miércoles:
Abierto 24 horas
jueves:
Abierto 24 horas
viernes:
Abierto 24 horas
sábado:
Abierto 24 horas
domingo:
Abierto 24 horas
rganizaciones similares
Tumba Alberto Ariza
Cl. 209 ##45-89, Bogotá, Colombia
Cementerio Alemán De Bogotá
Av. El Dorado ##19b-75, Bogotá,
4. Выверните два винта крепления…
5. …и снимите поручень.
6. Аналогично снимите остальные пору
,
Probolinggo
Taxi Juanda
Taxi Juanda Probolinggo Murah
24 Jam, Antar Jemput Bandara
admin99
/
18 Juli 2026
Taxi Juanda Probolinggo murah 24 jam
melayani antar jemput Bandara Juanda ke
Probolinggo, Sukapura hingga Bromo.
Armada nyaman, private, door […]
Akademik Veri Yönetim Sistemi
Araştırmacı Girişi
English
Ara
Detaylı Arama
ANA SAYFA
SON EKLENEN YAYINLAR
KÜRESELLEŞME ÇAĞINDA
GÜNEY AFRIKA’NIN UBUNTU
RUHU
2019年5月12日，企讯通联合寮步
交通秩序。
--
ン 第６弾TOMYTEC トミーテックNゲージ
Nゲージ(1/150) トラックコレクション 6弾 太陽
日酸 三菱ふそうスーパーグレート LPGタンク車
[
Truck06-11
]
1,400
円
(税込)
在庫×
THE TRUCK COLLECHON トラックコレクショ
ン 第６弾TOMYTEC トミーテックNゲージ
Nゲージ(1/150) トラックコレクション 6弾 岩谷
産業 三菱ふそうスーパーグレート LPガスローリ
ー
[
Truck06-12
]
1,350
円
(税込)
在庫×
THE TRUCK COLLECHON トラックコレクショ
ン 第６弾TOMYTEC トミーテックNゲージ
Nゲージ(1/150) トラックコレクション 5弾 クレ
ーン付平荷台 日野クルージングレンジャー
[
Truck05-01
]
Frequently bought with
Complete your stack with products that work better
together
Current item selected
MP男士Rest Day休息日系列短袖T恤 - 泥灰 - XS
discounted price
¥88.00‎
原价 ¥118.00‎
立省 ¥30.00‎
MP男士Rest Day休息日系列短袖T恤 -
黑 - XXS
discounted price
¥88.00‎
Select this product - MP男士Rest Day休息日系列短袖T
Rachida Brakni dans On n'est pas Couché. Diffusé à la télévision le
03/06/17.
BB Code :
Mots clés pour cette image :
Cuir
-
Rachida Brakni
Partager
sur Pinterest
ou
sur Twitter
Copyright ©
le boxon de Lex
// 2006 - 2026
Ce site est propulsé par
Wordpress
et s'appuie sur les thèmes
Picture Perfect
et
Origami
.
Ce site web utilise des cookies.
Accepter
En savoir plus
--
Select every line above that contains the string "Probolinggo", matching case exactly.

Answer —
Probolinggo
Taxi Juanda Probolinggo Murah
Taxi Juanda Probolinggo murah 24 jam
Probolinggo, Sukapura hingga Bromo.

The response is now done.